Sometimes this will mean enthusiastically supporting candidates who consciously embrace and promote Biblical values. Other times it will mean choosing the lesser of two evils as we cast our votes. At all times it will mean praying for those in authority- however we may think of them-“for kings and all those in authority, that we may live peaceful and quiet lives in all godliness and holiness.” (1 Tim. 2:2-3) We should be praying earnestly for our leaders to seek God and listen to him! We should pray for their health and safety (see Ezra 6:10), and that they would execute justice (Romans 13:3-4; I Pet. 2:14). We should pray they would follow the Lord’s ways and repent if they don’t. Consider the example of King Manasseh in 2 Chron. 33:1-20, a deplorably evil leader who repented and whom God then used to restore what he had ruined. We should pray that they would govern with wisdom for the welfare of the city (Jer. 29:7) rather than for personal gain. We should pray that God would exercise the range of his effective will through those in authority-regardless of their willingness to be used by Him. Proverbs 21:1 tells us that “The king’s heart is in the hand of the LORD; he directs it like a river wherever he pleases.” Are we praying that the LORD would supernaturally change the hearts of those in authority?
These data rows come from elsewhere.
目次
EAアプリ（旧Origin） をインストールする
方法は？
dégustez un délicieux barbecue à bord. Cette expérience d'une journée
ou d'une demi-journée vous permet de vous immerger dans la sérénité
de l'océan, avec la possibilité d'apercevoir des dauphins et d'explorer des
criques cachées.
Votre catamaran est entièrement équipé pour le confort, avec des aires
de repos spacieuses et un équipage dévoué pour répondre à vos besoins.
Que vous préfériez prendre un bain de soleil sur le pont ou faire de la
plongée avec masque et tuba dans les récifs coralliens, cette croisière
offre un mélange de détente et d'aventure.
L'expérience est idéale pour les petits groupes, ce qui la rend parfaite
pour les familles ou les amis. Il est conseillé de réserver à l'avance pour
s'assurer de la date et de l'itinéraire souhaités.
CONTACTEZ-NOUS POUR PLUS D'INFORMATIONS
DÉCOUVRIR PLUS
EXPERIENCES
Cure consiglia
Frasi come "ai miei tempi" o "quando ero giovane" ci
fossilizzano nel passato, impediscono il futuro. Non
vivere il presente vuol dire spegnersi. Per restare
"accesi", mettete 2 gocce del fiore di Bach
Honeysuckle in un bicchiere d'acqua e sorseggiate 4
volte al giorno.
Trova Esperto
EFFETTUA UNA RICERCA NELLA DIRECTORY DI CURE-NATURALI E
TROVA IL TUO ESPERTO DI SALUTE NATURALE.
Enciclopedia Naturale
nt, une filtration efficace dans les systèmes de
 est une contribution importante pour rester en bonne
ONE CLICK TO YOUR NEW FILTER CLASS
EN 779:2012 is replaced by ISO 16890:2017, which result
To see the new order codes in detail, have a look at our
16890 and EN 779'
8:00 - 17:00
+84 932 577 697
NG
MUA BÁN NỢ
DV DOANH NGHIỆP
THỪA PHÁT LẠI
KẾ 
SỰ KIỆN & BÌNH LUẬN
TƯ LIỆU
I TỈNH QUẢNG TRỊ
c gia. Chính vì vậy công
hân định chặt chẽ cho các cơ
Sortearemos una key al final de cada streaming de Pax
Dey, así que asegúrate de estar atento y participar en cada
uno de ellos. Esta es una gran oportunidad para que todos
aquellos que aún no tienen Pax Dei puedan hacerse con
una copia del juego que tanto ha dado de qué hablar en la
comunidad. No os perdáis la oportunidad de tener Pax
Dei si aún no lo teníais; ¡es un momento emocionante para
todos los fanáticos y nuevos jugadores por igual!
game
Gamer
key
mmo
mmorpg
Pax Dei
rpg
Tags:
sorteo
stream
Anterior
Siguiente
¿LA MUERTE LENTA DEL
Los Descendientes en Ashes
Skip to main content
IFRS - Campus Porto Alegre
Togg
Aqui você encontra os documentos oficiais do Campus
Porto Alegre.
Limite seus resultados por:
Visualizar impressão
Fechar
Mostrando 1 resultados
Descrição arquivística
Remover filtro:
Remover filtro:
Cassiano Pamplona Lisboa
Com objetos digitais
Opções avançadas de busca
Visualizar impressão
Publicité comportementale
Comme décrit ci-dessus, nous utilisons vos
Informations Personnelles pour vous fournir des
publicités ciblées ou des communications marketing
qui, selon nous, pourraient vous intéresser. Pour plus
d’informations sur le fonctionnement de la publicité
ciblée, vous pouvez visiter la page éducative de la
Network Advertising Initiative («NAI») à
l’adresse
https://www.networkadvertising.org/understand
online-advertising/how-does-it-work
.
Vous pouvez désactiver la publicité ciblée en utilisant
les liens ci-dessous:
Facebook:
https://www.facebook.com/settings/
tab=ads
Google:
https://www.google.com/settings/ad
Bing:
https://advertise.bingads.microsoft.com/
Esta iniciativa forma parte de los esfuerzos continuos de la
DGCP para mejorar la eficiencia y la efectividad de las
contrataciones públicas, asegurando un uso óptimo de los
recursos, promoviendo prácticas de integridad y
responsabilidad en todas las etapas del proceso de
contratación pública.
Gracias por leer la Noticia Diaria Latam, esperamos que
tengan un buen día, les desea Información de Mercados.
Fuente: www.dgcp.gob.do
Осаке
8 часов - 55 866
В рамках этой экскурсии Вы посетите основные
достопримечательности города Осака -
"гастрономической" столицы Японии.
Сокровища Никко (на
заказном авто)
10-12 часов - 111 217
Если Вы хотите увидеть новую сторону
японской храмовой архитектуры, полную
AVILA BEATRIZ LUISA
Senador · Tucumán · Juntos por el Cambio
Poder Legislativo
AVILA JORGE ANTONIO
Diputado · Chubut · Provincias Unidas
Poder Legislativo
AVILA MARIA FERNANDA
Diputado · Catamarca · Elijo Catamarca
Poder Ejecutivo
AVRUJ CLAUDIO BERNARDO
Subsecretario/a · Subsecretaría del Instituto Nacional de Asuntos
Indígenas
There’s much more for us to do together with other followers of Jesus Christ as we move ahead. But prayer is a good place to begin. Here at the American Anglican Council, we are working with other Christians in The Common Ground Christian Network to develop resources that we can share among all our churches: resources that will proclaim the Biblical basis for human dignity. In so doing, we will engage our culture with a competing vision for human flourishing-one that finds its origins in God’s creative intent rather than the politics of race, class, sexual orientation or gender identity. Why? “Our citizenship is in heaven. And we eagerly await a Savior from there, the Lord Jesus Christ.” (Phil. 3:20) Until He comes, we reaffirm our identity in Christ (Eph. 1: 3-14) and our calling as peacemakers in Christ’s name (Eph. 2: 13-22) as we recommit our churches to seeking first the Kingdom of God.
What might that look like? Let me close with a quote from Russell Moore in Onward: Engaging the culture without losing the Gospel (2015):
“We seek the Kingdom of God before everything else. We connect that kingdom agenda to the culture around us, both by speaking it to the world and by showing it in our churches. As we do so, we remember our mission to oppose demons, not to demonize opponents. As we advocate for human dignity, for religious liberty, for family stability, let’s do so with a prophetic word that turns everything upside down.”
The Rev. Canon Phil Ashey is President and CEO of the American Anglican Council.